# Thread: Row vectors of B and the subspace spanned by row vectors of B lie in row space A:Why?

1. ## Row vectors of B and the subspace spanned by row vectors of B lie in row space A:Why?

I've some questions about the following theorem. The theorem is:

If an m x n matrix $A$ is row equivalent to an m x n matrix $B$, then the row space of $A$ is equal to the row space of $B$.

The proof is like this:

Because the rows of $B$ can be obtained from the rows of $A$ by elementary row operations (scalar multiplication and addition), it follows that the row vectors of $B$ can be written as linear combinations of the row vectors of $A$.

The row vectors of $B$ lie in the row space of $A$, and the subspace spanned by the row vectors of $B$ is contained in the row space of $A$. (<-----My question why's that the row vectors of $B$ lie in the row space of $A$, and why's the subspace spanned by the row vectors of $B$ is contained in the row space of $A$?)

But it is also true that the rows of $A$ can be obtained from the rows of $B$ by elementary row operations. So, you can conclude that the two row spaces are subspaces of each other, making them equal.

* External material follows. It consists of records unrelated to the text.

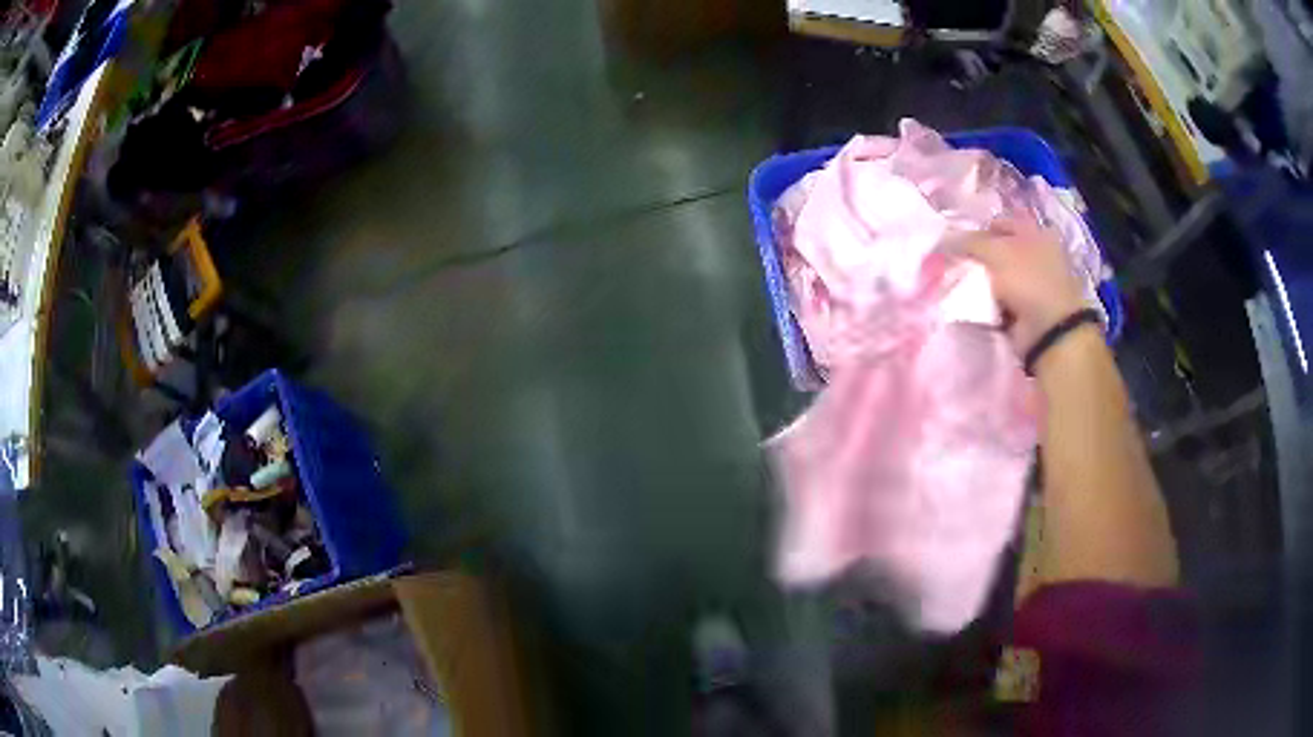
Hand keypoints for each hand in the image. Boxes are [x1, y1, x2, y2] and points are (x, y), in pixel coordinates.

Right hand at [959, 216, 1087, 356]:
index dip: (977, 229)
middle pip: (997, 251)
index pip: (1000, 223)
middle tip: (954, 263)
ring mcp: (1030, 285)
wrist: (1048, 331)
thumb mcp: (996, 252)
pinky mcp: (1023, 310)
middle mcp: (1035, 256)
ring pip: (995, 277)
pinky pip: (997, 302)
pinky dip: (985, 303)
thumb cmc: (1028, 281)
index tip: (957, 242)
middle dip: (976, 258)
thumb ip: (969, 242)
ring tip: (957, 284)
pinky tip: (970, 303)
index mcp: (1035, 233)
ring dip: (979, 282)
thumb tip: (944, 238)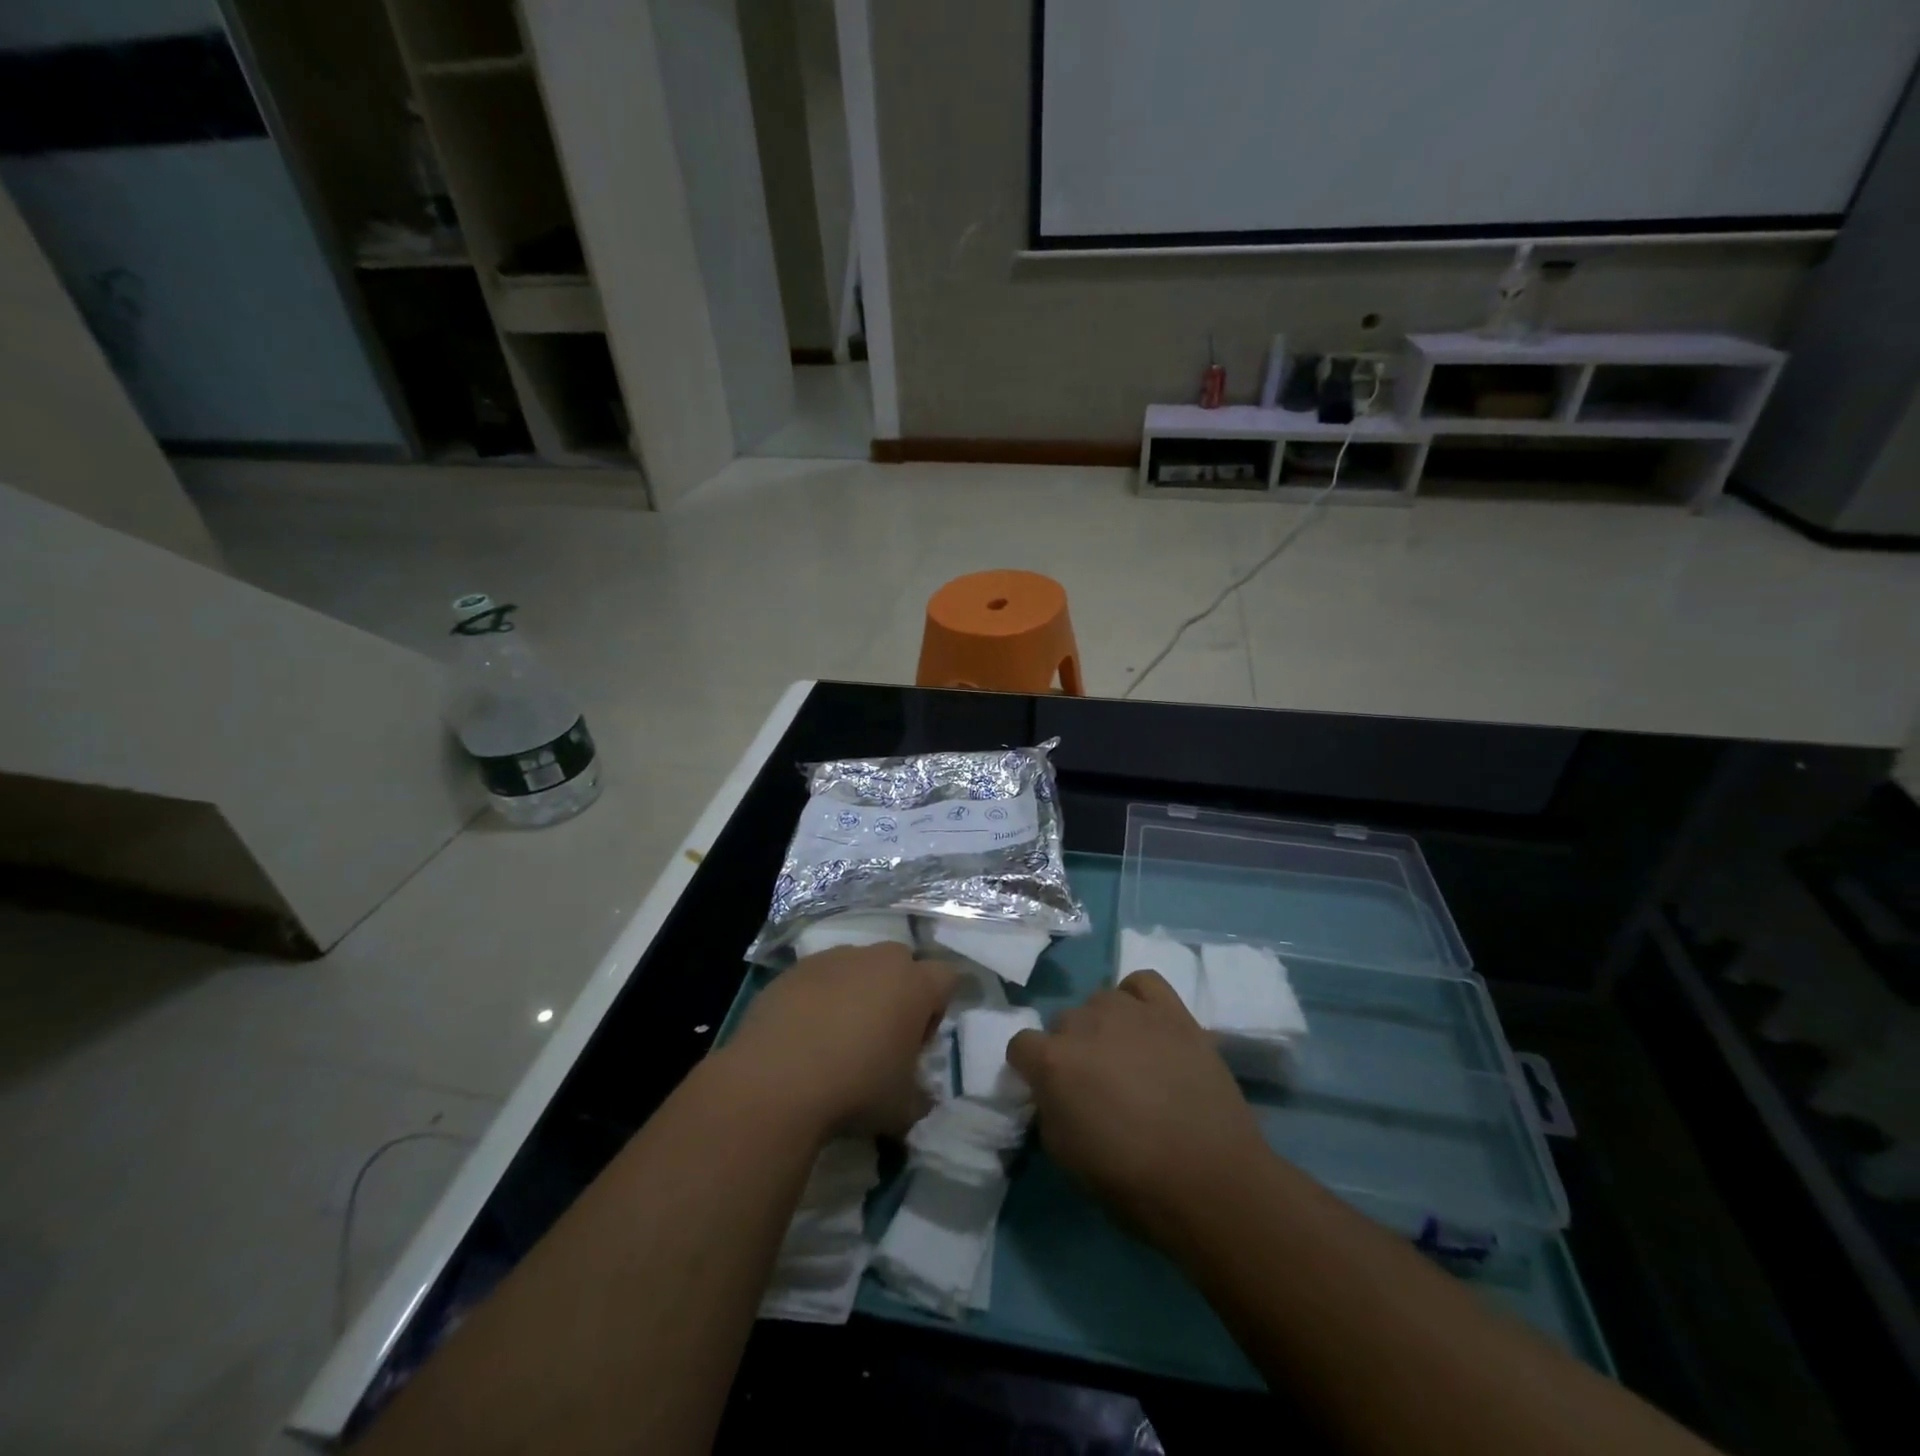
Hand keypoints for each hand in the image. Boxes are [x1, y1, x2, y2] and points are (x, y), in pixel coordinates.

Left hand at [722, 942, 956, 1138]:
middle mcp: (877, 959)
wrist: (775, 1081)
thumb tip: (921, 1097)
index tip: (918, 1043)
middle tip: (881, 1037)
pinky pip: (820, 977)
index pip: (946, 977)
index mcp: (914, 984)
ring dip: (857, 992)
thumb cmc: (855, 1089)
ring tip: (837, 1037)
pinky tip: (804, 1035)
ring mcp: (833, 959)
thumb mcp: (902, 1109)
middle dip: (898, 993)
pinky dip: (819, 997)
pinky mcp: (795, 969)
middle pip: (901, 964)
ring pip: (858, 966)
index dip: (937, 1009)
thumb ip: (920, 1097)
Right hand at [1007, 970, 1267, 1247]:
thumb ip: (1048, 1109)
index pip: (1020, 1045)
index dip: (1030, 1069)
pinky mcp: (1172, 1010)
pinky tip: (1144, 1025)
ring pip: (1099, 1001)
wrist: (1210, 1179)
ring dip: (1102, 1026)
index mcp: (1054, 1060)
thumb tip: (1052, 1090)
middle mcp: (1085, 1023)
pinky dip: (1136, 999)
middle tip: (1094, 1083)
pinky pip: (1141, 983)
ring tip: (1126, 1057)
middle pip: (1063, 1022)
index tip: (1047, 1091)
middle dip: (1070, 1049)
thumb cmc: (1131, 1180)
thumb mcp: (1064, 1156)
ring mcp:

-----------End of proof---------

Can anyone kindly answer the marked question in above proof?

If the row vecors of $B$ can be written as linear combination of row vectors of $A$ how it makes the statement "The row vectors of $B$ lie in the row space of $A$, and the subspace spanned by the row vectors of $B$ is contained in the row space of $A$" true?

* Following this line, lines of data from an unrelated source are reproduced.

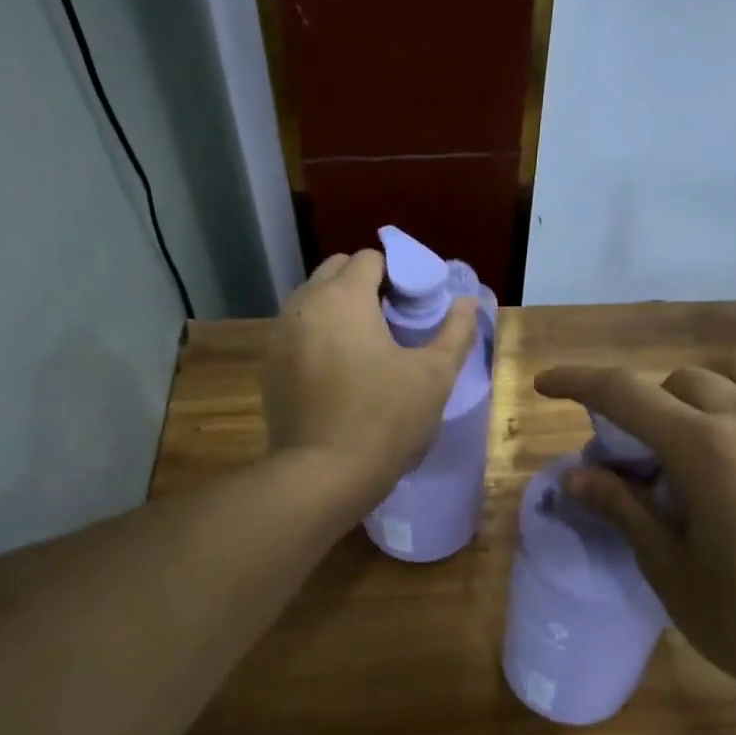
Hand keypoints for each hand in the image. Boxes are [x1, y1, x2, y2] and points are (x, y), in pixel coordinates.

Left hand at [261, 250, 477, 508]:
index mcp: (343, 297)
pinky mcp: (268, 366)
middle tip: (392, 320)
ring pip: (312, 301)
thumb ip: (455, 331)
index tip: (414, 304)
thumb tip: (467, 302)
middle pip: (335, 271)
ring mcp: (279, 335)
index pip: (370, 258)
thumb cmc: (385, 420)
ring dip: (338, 308)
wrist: (322, 475)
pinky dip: (317, 335)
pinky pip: (297, 332)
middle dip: (364, 284)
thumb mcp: (434, 376)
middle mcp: (303, 304)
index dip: (398, 274)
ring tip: (365, 345)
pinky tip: (337, 370)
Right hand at [534, 350, 735, 712]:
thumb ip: (623, 509)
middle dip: (645, 409)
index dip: (577, 381)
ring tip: (700, 434)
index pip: (624, 392)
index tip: (546, 384)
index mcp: (707, 448)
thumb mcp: (671, 570)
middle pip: (678, 380)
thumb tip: (574, 474)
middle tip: (638, 459)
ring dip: (706, 388)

Is it possible to elaborate on this?

2. ## Re: Row vectors of B and the subspace spanned by row vectors of B lie in row space A:

the row space of A IS linear combinations of the rows of A. we got every row-vector of B by adding together scalar multiples of rows of A.

that is precisely how you form linear combinations of vectors.

3. ## Re: Row vectors of B and the subspace spanned by row vectors of B lie in row space A:

Originally Posted by Deveno
the row space of A IS linear combinations of the rows of A. we got every row-vector of B by adding together scalar multiples of rows of A.

that is precisely how you form linear combinations of vectors.
Thanks a thousand time Deveno. You showed me the way again. Thank you for that.